The training data contains twelve-lead ECGs. The validation and test data contains twelve-lead, six-lead, four-lead, three-lead, and two-lead ECGs:

1. Twelve leads: I, II, III, aVR, aVL, aVF, V1, V2, V3, V4, V5, V6
2. Six leads: I, II, III, aVR, aVL, aVF
3. Four leads: I, II, III, V2
4. Three leads: I, II, V2
5. Two leads: I, II

Each ECG recording has one or more labels that describe cardiac abnormalities (and/or a normal sinus rhythm).
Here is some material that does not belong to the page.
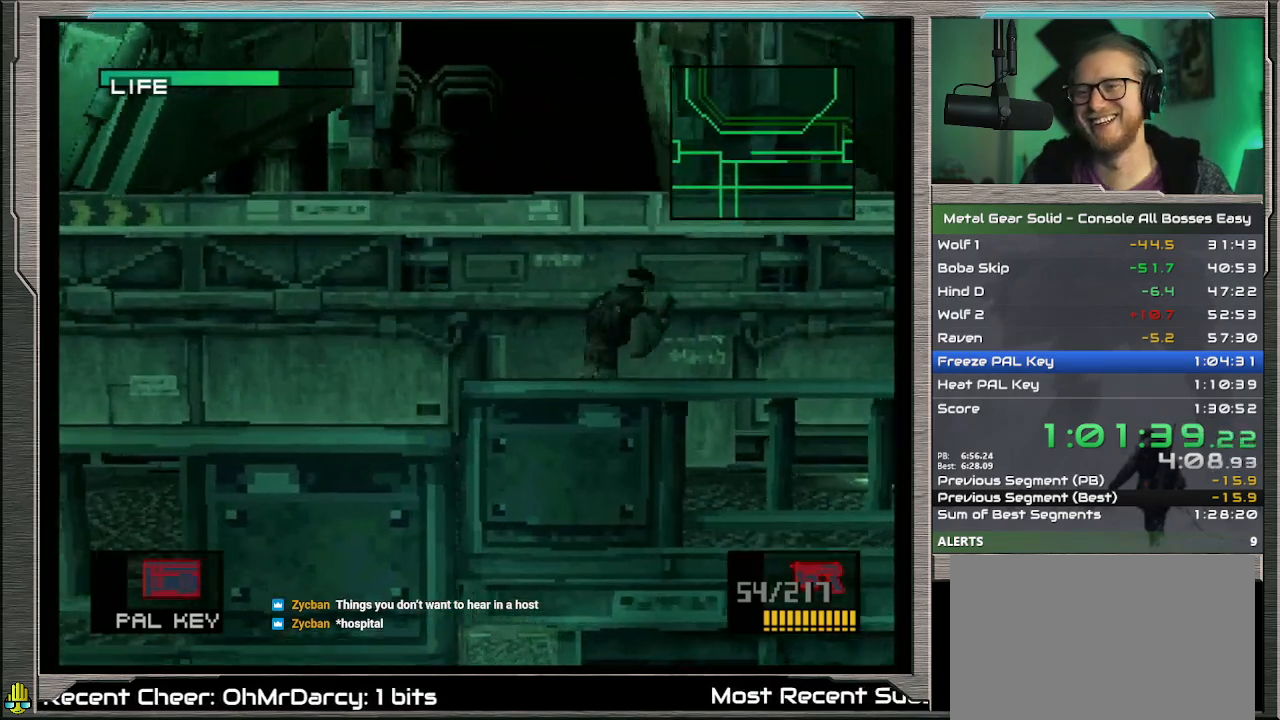
{"buttons": ["DPAD_UP", "DPAD_RIGHT"], "left_stick": "center", "events": []}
The Challenge data include annotated twelve-lead ECG recordings from six sources in four countries across three continents. These databases include over 100,000 twelve-lead ECG recordings with over 88,000 ECGs shared publicly as training data.

## CODE-15% Dataset

A dataset of 12-lead ECGs with annotations. The dataset contains 345 779 exams from 233 770 patients. It was obtained through stratified sampling from the CODE dataset ( 15% of the patients). The data was collected by the Telehealth Network of Minas Gerais in the period between 2010 and 2016.

- This repository contains the files `exams.csv` and the files `exams_part{i}.zip` for i = 0, 1, 2, ... 17. 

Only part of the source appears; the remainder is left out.